[Start of section]
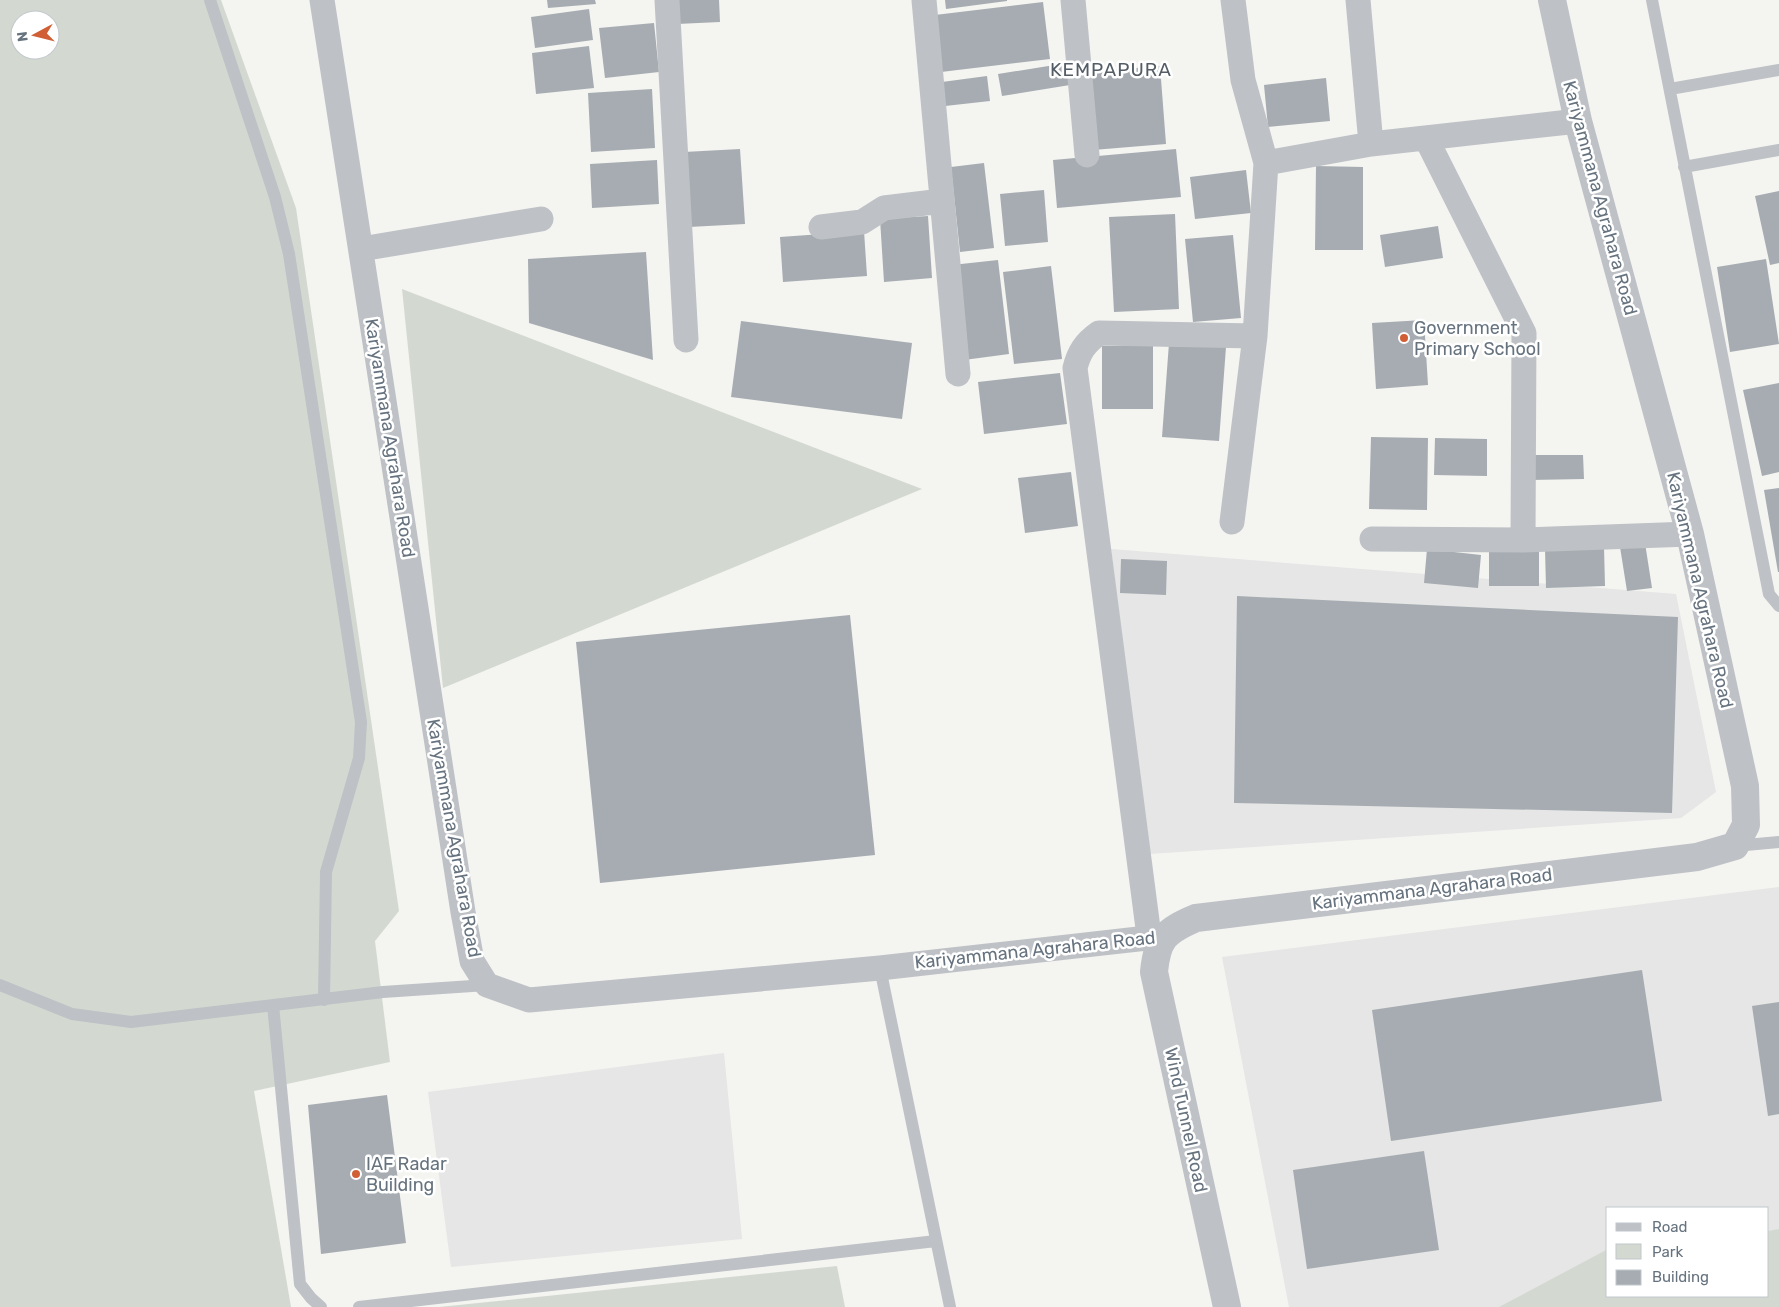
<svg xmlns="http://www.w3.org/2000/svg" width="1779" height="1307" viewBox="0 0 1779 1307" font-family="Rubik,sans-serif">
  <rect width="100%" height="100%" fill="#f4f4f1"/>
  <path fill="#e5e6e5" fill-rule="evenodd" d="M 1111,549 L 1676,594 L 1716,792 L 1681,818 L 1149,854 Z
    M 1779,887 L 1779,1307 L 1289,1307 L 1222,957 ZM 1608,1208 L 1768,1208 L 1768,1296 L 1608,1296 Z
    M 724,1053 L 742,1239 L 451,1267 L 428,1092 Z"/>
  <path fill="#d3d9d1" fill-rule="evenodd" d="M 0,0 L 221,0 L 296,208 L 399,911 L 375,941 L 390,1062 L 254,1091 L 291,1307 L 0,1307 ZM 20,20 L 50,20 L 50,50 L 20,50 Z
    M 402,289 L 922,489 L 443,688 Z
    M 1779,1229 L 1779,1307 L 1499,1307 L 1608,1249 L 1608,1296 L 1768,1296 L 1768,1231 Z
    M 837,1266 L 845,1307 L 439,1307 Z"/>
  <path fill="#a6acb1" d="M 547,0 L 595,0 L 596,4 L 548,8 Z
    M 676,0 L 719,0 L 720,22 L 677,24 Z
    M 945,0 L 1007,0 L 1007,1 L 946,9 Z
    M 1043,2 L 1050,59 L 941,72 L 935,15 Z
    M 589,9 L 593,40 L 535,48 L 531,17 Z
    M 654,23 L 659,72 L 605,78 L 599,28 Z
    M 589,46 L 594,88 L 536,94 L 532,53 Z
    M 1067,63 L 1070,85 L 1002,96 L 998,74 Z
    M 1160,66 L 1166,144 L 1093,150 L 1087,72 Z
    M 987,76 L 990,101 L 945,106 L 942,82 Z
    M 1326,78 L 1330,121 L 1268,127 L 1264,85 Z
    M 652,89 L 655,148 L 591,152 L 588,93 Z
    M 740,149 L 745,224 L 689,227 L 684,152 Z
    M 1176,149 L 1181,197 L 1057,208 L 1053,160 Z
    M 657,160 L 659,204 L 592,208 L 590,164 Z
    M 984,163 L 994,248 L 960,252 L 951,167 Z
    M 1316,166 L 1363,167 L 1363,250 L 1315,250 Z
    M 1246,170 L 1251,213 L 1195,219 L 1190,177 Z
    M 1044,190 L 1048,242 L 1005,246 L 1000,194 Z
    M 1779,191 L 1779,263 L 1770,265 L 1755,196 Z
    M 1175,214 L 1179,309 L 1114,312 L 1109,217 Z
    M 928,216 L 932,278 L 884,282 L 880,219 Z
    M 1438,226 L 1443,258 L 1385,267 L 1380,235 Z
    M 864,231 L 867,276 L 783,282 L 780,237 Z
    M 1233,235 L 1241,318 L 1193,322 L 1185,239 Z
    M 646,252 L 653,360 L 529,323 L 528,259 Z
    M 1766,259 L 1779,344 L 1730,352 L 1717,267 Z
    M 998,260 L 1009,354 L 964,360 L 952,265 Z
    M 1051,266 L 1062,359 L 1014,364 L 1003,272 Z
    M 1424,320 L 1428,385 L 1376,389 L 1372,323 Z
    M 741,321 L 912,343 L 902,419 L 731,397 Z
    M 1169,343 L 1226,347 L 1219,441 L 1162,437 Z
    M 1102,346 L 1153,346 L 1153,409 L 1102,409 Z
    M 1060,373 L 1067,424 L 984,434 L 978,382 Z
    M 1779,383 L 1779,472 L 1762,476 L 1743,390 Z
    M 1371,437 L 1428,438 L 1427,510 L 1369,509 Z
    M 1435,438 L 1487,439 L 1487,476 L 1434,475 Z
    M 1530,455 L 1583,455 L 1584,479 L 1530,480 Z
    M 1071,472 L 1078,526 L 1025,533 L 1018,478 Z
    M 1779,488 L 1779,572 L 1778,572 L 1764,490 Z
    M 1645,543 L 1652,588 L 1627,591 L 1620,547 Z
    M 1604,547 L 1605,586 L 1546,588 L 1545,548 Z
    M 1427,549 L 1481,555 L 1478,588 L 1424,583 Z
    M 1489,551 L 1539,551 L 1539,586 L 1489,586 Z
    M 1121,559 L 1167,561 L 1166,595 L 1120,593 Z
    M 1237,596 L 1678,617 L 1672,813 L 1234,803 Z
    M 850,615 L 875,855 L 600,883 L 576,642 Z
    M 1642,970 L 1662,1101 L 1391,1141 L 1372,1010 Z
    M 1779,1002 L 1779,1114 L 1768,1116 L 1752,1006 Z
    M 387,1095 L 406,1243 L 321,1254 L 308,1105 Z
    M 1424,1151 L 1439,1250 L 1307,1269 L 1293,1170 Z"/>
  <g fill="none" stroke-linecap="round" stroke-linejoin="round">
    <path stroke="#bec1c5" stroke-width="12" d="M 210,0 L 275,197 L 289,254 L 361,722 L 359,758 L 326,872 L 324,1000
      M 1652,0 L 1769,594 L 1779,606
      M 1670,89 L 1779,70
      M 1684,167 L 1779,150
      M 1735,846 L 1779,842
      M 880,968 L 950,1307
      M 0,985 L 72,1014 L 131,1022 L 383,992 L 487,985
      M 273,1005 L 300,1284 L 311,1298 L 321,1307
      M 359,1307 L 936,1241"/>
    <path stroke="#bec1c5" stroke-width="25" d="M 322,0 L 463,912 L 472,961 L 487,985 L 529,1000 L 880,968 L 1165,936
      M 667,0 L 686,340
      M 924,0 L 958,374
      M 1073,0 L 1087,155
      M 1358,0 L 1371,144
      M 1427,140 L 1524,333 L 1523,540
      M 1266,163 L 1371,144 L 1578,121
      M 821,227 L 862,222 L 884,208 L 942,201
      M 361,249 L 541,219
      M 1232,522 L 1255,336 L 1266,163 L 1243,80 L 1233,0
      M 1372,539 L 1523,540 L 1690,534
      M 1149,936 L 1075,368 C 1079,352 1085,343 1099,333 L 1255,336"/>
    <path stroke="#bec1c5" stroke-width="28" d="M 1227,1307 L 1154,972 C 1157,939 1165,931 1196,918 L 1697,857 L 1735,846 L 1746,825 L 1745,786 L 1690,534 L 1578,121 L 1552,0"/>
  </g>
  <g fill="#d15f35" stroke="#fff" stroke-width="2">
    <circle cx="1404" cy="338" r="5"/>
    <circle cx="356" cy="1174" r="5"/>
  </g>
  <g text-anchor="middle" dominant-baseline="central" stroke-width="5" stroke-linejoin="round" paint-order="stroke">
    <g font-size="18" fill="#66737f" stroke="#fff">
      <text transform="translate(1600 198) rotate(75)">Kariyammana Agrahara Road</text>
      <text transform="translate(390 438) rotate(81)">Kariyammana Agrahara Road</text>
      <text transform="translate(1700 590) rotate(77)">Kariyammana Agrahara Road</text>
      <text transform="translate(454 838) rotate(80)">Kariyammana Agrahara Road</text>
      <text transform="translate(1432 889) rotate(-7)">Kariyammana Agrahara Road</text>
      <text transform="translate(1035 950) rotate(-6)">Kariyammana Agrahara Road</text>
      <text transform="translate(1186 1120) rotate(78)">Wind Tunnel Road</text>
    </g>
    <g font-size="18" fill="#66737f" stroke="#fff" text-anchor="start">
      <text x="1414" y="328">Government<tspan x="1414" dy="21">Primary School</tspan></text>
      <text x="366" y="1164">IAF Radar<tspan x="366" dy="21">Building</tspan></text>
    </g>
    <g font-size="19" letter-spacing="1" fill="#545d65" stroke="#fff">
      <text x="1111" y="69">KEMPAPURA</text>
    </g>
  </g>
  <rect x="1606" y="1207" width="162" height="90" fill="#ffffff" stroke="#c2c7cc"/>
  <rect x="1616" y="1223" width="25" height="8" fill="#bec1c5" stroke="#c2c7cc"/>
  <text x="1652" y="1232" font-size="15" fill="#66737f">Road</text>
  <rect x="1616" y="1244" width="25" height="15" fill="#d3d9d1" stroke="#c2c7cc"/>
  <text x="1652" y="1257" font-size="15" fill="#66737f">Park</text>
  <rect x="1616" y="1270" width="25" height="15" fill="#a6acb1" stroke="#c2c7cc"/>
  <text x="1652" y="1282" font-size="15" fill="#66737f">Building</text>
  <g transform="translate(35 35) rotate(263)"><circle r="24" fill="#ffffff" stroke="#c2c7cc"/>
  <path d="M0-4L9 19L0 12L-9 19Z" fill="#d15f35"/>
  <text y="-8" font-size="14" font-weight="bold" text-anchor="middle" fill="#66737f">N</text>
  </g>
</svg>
[End of section]
[Start of section]
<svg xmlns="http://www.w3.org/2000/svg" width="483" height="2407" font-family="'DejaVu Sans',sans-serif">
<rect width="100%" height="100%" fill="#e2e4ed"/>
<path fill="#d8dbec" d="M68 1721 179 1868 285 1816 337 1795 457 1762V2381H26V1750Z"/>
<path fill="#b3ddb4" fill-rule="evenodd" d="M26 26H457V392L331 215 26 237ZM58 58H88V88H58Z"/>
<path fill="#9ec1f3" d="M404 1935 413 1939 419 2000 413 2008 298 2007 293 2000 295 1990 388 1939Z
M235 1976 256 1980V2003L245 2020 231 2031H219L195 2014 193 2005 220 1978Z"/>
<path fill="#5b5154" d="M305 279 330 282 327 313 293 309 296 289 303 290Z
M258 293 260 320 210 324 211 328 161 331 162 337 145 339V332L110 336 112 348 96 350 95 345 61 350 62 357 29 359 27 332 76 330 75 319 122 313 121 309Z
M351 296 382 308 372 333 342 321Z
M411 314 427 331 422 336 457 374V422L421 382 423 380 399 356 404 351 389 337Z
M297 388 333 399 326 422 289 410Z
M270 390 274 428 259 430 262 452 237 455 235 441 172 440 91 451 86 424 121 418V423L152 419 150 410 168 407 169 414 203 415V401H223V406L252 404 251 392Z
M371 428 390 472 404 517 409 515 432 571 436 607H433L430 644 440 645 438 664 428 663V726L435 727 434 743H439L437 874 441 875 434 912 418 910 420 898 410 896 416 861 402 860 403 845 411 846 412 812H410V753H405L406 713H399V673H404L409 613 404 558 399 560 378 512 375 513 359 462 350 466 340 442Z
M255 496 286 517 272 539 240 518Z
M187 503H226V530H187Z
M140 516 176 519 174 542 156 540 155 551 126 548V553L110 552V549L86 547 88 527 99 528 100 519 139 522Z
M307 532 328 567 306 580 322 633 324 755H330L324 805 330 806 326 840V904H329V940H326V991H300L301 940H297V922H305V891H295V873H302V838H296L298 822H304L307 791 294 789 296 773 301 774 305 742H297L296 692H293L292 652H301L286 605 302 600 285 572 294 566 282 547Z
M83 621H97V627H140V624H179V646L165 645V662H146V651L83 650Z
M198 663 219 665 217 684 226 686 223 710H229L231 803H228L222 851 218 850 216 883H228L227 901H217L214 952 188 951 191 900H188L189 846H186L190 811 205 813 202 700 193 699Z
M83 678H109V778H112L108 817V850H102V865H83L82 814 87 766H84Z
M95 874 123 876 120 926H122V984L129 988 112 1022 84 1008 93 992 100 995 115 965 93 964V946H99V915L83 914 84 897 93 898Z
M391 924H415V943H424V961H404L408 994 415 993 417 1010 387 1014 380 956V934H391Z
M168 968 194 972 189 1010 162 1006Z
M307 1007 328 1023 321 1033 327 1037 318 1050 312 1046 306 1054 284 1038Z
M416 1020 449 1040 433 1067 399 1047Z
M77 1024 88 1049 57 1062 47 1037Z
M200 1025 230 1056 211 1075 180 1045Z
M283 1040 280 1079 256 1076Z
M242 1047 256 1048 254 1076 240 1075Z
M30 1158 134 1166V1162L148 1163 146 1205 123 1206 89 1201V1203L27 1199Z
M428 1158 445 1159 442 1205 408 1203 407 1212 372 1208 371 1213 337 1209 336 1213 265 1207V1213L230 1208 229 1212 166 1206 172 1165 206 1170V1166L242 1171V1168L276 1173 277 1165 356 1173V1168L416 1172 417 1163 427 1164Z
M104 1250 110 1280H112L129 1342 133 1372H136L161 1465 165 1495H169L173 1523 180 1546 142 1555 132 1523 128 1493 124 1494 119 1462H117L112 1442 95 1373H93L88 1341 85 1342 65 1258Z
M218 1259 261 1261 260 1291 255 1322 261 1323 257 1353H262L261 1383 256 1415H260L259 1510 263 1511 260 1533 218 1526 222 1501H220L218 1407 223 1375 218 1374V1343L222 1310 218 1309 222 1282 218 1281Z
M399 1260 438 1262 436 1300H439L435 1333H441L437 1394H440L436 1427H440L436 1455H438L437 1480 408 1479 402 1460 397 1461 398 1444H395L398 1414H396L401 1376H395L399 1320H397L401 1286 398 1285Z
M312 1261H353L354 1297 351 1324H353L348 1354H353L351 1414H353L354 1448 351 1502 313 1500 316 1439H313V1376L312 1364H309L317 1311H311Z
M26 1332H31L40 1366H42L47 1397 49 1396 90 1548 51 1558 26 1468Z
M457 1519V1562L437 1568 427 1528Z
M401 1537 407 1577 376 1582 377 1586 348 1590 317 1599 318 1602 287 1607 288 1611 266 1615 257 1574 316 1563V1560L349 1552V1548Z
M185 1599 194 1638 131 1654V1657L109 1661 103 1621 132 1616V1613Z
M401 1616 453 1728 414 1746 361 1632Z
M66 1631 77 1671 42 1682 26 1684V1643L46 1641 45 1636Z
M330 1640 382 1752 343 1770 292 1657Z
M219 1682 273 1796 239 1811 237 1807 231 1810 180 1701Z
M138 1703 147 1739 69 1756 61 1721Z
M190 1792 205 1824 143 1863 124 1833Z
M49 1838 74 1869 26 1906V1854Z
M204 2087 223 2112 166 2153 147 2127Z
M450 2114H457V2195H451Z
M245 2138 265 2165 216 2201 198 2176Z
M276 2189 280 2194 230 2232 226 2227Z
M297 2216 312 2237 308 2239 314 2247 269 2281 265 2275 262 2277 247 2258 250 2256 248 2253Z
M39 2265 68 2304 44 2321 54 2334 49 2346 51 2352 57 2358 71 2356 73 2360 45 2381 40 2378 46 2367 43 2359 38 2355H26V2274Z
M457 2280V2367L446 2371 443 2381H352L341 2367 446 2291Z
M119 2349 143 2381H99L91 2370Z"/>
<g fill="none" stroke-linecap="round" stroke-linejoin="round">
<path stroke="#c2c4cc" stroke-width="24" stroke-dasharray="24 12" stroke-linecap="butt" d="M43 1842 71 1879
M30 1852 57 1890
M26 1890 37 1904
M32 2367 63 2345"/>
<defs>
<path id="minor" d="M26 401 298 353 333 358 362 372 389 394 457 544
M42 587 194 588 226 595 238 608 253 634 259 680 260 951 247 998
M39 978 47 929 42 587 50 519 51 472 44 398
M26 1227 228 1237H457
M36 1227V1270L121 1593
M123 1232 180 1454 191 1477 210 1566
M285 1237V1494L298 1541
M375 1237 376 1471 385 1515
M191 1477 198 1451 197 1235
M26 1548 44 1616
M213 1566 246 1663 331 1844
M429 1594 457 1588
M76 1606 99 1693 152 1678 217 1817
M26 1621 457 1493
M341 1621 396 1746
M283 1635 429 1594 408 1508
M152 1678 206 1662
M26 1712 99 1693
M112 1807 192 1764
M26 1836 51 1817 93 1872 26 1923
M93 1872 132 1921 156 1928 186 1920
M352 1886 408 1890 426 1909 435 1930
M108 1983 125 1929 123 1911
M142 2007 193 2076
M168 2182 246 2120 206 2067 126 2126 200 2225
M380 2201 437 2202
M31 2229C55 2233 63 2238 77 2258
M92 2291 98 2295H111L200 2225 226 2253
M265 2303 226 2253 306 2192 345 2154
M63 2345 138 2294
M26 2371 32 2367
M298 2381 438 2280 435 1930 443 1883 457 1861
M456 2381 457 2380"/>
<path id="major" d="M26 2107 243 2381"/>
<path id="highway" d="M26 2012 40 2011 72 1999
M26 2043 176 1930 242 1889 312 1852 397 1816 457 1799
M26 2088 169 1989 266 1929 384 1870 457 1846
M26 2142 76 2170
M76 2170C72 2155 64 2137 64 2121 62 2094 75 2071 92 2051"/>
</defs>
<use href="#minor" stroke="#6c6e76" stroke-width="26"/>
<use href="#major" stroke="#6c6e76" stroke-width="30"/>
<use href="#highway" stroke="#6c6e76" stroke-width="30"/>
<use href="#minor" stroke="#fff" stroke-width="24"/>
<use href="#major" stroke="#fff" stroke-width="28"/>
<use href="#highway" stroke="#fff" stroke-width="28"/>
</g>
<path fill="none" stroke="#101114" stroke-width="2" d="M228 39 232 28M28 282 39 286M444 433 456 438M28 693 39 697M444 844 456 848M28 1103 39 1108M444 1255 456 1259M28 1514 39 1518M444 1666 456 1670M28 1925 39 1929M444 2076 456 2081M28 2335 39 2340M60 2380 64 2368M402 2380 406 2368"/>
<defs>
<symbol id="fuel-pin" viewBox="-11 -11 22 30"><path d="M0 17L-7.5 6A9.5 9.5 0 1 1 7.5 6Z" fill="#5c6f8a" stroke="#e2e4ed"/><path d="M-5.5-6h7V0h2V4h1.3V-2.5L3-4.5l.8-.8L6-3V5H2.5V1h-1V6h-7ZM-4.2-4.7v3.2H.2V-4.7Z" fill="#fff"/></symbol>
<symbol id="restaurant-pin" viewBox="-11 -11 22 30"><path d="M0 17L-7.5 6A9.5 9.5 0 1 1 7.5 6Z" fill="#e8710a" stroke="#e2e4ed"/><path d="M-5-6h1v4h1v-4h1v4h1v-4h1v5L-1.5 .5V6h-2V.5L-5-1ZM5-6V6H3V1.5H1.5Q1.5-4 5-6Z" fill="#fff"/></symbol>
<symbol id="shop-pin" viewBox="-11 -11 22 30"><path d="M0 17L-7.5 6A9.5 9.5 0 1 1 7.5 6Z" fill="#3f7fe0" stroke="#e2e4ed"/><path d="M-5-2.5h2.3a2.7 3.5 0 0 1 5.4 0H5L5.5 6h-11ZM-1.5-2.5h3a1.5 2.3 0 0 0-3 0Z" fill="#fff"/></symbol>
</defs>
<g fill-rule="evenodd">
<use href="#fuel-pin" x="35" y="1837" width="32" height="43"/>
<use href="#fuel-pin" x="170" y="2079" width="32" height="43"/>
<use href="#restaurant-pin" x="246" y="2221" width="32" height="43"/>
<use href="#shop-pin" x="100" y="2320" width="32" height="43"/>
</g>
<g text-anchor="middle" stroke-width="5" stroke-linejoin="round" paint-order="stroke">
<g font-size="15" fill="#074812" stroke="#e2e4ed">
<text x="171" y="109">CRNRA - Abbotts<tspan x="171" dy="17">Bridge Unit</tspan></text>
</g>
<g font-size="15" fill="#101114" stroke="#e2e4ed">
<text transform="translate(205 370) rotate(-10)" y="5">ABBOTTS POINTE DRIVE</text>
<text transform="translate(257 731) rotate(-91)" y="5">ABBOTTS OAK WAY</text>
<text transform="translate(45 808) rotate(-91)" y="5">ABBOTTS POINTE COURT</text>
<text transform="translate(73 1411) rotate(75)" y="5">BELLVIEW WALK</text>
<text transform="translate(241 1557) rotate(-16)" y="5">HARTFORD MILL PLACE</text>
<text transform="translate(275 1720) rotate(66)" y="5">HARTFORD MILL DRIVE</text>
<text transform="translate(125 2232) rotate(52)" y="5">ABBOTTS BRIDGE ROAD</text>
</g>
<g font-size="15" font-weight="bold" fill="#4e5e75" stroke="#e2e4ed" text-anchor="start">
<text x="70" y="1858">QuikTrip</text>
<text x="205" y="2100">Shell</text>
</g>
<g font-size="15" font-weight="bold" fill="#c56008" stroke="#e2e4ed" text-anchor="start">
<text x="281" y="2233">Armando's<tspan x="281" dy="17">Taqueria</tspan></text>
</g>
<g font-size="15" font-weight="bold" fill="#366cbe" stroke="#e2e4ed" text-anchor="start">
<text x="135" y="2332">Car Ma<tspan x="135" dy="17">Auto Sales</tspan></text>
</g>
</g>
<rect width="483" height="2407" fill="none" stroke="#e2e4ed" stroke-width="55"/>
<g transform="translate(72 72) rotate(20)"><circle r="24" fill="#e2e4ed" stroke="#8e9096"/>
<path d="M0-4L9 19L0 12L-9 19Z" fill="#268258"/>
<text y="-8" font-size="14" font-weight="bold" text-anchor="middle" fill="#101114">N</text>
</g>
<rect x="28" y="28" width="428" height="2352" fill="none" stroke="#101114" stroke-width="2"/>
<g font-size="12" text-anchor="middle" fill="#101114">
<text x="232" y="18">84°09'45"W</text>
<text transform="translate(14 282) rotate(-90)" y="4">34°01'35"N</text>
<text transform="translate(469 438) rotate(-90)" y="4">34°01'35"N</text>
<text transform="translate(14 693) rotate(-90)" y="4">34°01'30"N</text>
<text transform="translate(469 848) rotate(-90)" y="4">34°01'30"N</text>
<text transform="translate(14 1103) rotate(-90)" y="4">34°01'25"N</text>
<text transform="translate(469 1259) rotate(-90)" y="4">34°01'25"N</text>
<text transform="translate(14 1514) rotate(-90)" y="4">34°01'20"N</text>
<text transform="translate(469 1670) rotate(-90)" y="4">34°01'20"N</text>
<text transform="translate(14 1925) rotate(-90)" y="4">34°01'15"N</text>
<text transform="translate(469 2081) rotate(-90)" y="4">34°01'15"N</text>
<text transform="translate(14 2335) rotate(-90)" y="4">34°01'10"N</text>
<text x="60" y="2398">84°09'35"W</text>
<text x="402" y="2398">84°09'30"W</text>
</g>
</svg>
[End of section]
TASK OBJECTIVE ▸
Within the material above, transcribe exactly the lines that run from the line holding "M119 2349 143" through the line holding "M36 1227V1270L121 1593".

REPLY TO THE EXERCISE ▸
M119 2349 143 2381H99L91 2370Z"/>
<g fill="none" stroke-linecap="round" stroke-linejoin="round">
<path stroke="#c2c4cc" stroke-width="24" stroke-dasharray="24 12" stroke-linecap="butt" d="M43 1842 71 1879
M30 1852 57 1890
M26 1890 37 1904
M32 2367 63 2345"/>
<defs>
<path id="minor" d="M26 401 298 353 333 358 362 372 389 394 457 544
M42 587 194 588 226 595 238 608 253 634 259 680 260 951 247 998
M39 978 47 929 42 587 50 519 51 472 44 398
M26 1227 228 1237H457
M36 1227V1270L121 1593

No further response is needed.